У Пушкина сюжет ухода намечен пунктиром и остался в тени. У Толстого, тщательно разработанный, он пророс в судьбу, в мощнейший итоговый поступок, что-то поменявший, сдвинувший в русском сознании, так что в разговоре на эту литературно-сюжетную тему нам никак не удастся остаться в рамках литературы — за эти рамки тему вывел сам Толстой.
Пушкинское «Пора, мой друг, пора!..» традиционно связывают с созревшим у поэта к лету 1834 года решением уйти в отставку и переехать с семьей в деревню. «Туда бы от жизни удрал, улизнул!» — пишет он жене в Полотняный Завод 27 июня 1834 г.

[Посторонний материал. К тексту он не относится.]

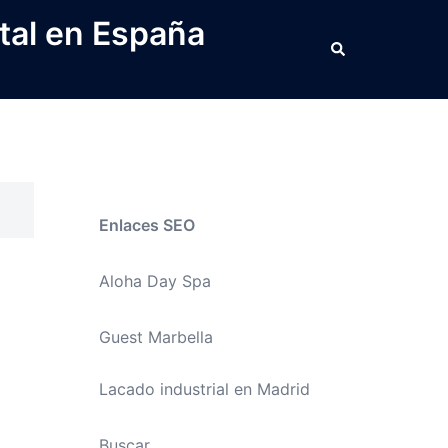
tal en España
Buscar
Enlaces SEO
Aloha Day Spa
Guest Marbella
Lacado industrial en Madrid
Buscar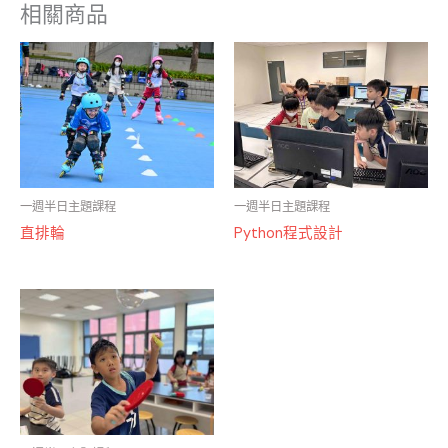
相關商品
一週半日主題課程
一週半日主題課程
直排輪
Python程式設計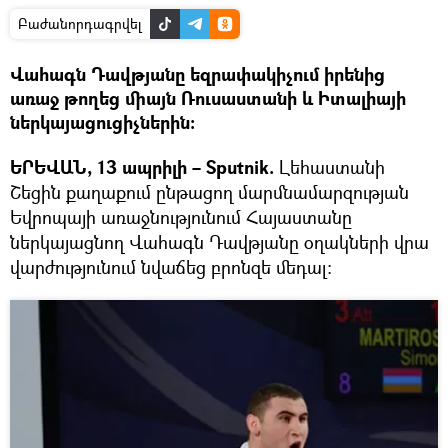
Բաժանորդագրվել
Վահագն Դավթյանը եզրափակիչում իրենից
առաջ թողեց միայն Ռուսաստանի և Իտալիայի
ներկայացուցիչներին:
ԵՐԵՎԱՆ, 13 ապրիլի – Sputnik.
Լեհաստանի
Շեցին քաղաքում ընթացող մարմնամարզության
Եվրոպայի առաջնությունում Հայաստանը
ներկայացնող Վահագն Դավթյանը օղակների վրա
վարժությունում նվաճեց բրոնզե մեդալ: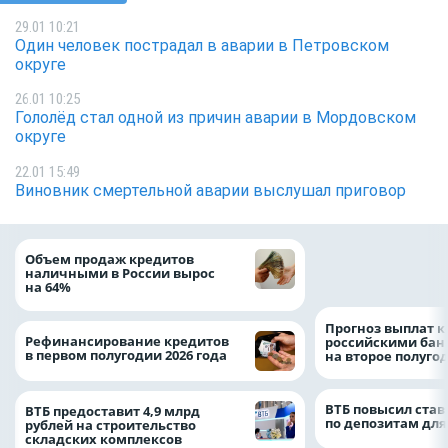
29.01 10:21
Один человек пострадал в аварии в Петровском
округе
26.01 10:25
Гололёд стал одной из причин аварии в Мордовском
округе
22.01 15:49
Виновник смертельной аварии выслушал приговор
ВТБ скорректиро
Объем продаж кредитов
макроэкономичес
наличными в России вырос
на 2026 год
на 64%
Прогноз выплат 
Рефинансирование кредитов
российскими ба
в первом полугодии 2026 года
на второе полуго
ВТБ повысил став
ВТБ предоставит 4,9 млрд
по депозитам для
рублей на строительство
складских комплексов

[5], и как тут не вспомнить словцо, которое так часто повторял Толстой вплоть до последнего дня на смертном одре: «Надо удирать, надо удирать куда-нибудь…»[6]. Но не будем увлекаться внешними перекличками — гораздо важнее понять, какой глубинный импульс вдруг выталкивает человека (автора или его героя) из привычной жизненной колеи и гонит его в «обитель дальную» или, как Толстого, — в полную неизвестность.У Пушкина этот импульс развернут в стихотворении «Странник» (1835). Внутренняя пружина этого стихотворения та же — мысль о возможности внезапной скорой смерти, но если в «Пора, мой друг, пора!..» эта мысль порождает медитацию (оставшуюся в прозаическом плане) на традиционную поэтическую тему деревенского уединения, то в сюжете «Странника» откровение о близкой смерти разражается настоящей катастрофой.